Season 6 Part 2 of The Crown draws the curtain on the show’s extensive history while still looking to the future in a somewhat misguided ending.
Although fans were notably confused when The Crown decided to split season 6 into two separate parts, the arrival of Part 2 has proven that creator Peter Morgan made a smart choice by doing so. These two sets of episodes couldn’t be more different – in fact, the sharp change in tone and narrative focus almost makes them feel like two separate seasons of television. While the first four episodes focused on the conclusion of Diana’s (Elizabeth Debicki) story, tying her character’s journey neatly together, the remainder of Season 6 essentially leaves this story in the dust and returns to the more sporadic format of storytelling that’s worked for The Crown in the past. The result is something that feels somewhat rushed and unfinished despite the immense highs that the show manages to reach in between.
When a show attempts to cover such an extensive time period as The Crown has done, starting in the late 1940s and stretching into the early 2000s, it’s inevitable that certain characters are going to come and go from the spotlight seemingly at random. The first two seasons centred almost exclusively around Elizabeth’s story, the third and fourth were much more interested in Prince Charles and his collapsing marriage, while the fifth made his wife Diana the star of the show. However, the main problem with Season 6 as a complete product is that it doesn’t know whose story to prioritise, and as a result, each character’s journey feels somewhat underwritten and unresolved by the end.
The biggest strength of Part 1 was the clear focus on Diana, offering meaningful insight into her struggles and her relationship with the rest of the family – it might not have been as compelling as Elizabeth’s story in the early days of the show, but at least it was consistent. Part 2 essentially forgets about Diana now that her story is over, using the remaining six episodes to focus on countless other characters that have been sidelined in Part 1 and rushing the show to its final conclusion. Each episode is really strong on its own, and that’s something The Crown has always been good at, but the season struggles to maintain any clear narrative thread. The cinematography is beautiful, the performances are emotive and gripping, and the writing is absolutely bursting with passion in certain moments – but there’s so much left unspoken between each episode that none of the characters get their story told to its full extent.

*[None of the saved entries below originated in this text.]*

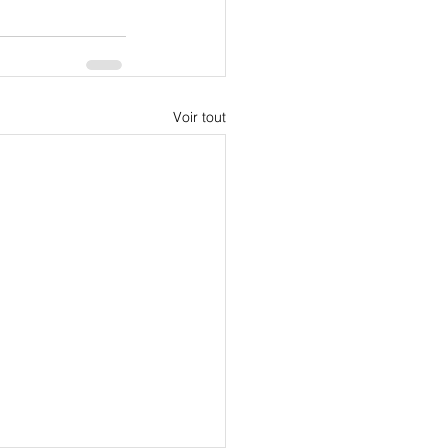
Voir tout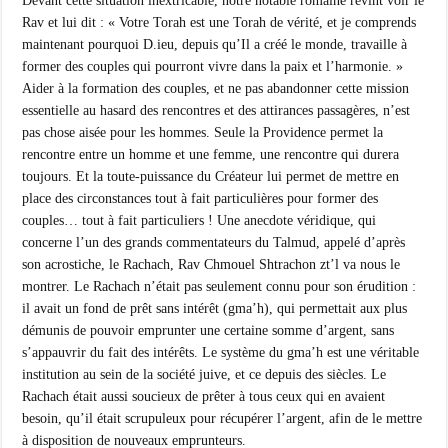
Devant cette situation inextricable, notre notable romaine revint voir le
Rav et lui dit : « Votre Torah est une Torah de vérité, et je comprends
maintenant pourquoi D.ieu, depuis qu’Il a créé le monde, travaille à
former des couples qui pourront vivre dans la paix et l’harmonie. »
Aider à la formation des couples, et ne pas abandonner cette mission
essentielle au hasard des rencontres et des attirances passagères, n’est
pas chose aisée pour les hommes. Seule la Providence permet la
rencontre entre un homme et une femme, une rencontre qui durera
toujours. Et la toute-puissance du Créateur lui permet de mettre en
place des circonstances tout à fait particulières pour former des
couples… tout à fait particuliers ! Une anecdote véridique, qui
concerne l’un des grands commentateurs du Talmud, appelé d’après
son acrostiche, le Rachach, Rav Chmouel Shtrachon zt’l va nous le
montrer. Le Rachach n’était pas seulement connu pour son érudition :
il avait un fond de prêt sans intérêt (gma’h), qui permettait aux plus
démunis de pouvoir emprunter une certaine somme d’argent, sans
s’appauvrir du fait des intérêts. Le système du gma’h est une véritable
institution au sein de la société juive, et ce depuis des siècles. Le
Rachach était aussi soucieux de prêter à tous ceux qui en avaient
besoin, qu’il était scrupuleux pour récupérer l’argent, afin de le mettre
à disposition de nouveaux emprunteurs.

In the fallout of Diana’s death, her two sons William (Ed McVey) and Harry (Luther Ford) are the natural choices to take the spotlight. Episodes five, seven, and nine follow the pair almost exclusively as The Crown sets the stage for William’s fairytale romance with Kate Middleton (Meg Bellamy) – but this is easily the least compelling aspect of Part 2. The actors are all great and their chemistry is palpable, but it’s difficult to get invested in these characters from the beginning when the rest of their families already have storylines that need immediate resolution. Characters like Prince Philip (Jonathan Pryce) and Prince Charles (Dominic West) all find themselves in second place once again, when their stories are the ones that audiences have actually been following since the beginning. It feels like a strange way to end the show, introducing new characters that aren’t going to get a chance to develop in the future.
Episodes six and eight are dedicated to newcomer Tony Blair (Bertie Carvel) and Princess Margaret (Leslie Manville) respectively, with the latter finally getting a chance to steal the spotlight from her sister and shine as the protagonist for an hour. Manville gives one of the show’s most understated performances, and this episode is a perfect way to pay homage to one of the few characters that have been around since the beginning. The season finale finally remembers who The Crown’s main character really is, giving Elizabeth (Imelda Staunton) the final story and reminding audiences how great this show can be when its focus is in the right place. It’s a great celebration of both the character’s journey and the real-life work of Queen Elizabeth II, speaking tenderly about her legacy and how she’ll be remembered in the years after her death.
That’s all to say that each episode of The Crown’s Season 6 Part 2 has something exciting and interesting to say about the Royal Family and its evolution over the years, but the season as a whole lacks the coherence that’s made previous outings so exceptional. Part 1 shines thanks to its dedication to one particular character, whereas Part 2 is much more ambitious and ultimately tries to balance too many subplots with each other. Perhaps if the show had spent less time setting up characters that audiences will never get to see developed and more time resolving the arcs that have existed since the beginning, The Crown’s conclusion would’ve been a little more satisfying.